[Stored dataset items]
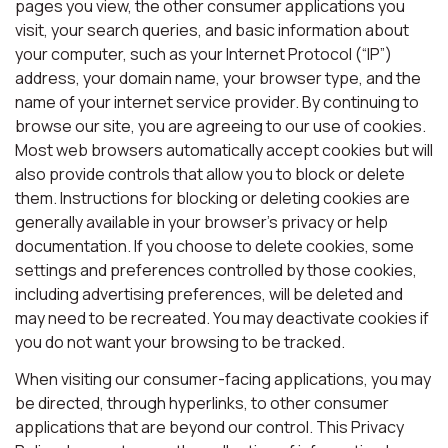
pages you view, the other consumer applications you
visit, your search queries, and basic information about
your computer, such as your Internet Protocol (“IP”)
address, your domain name, your browser type, and the
name of your internet service provider. By continuing to
browse our site, you are agreeing to our use of cookies.
Most web browsers automatically accept cookies but will
also provide controls that allow you to block or delete
them. Instructions for blocking or deleting cookies are
generally available in your browser’s privacy or help
documentation. If you choose to delete cookies, some
settings and preferences controlled by those cookies,
including advertising preferences, will be deleted and
may need to be recreated. You may deactivate cookies if
you do not want your browsing to be tracked.
When visiting our consumer-facing applications, you may
be directed, through hyperlinks, to other consumer
applications that are beyond our control. This Privacy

### Problem statement
Copy out the lines starting at the one containing "address, your domain" and ending with the last line of the entries. Include nothing else.

### Written answer
address, your domain name, your browser type, and the
name of your internet service provider. By continuing to
browse our site, you are agreeing to our use of cookies.
Most web browsers automatically accept cookies but will
also provide controls that allow you to block or delete
them. Instructions for blocking or deleting cookies are
generally available in your browser’s privacy or help
documentation. If you choose to delete cookies, some
settings and preferences controlled by those cookies,
including advertising preferences, will be deleted and
may need to be recreated. You may deactivate cookies if
you do not want your browsing to be tracked.
When visiting our consumer-facing applications, you may
be directed, through hyperlinks, to other consumer
applications that are beyond our control. This Privacy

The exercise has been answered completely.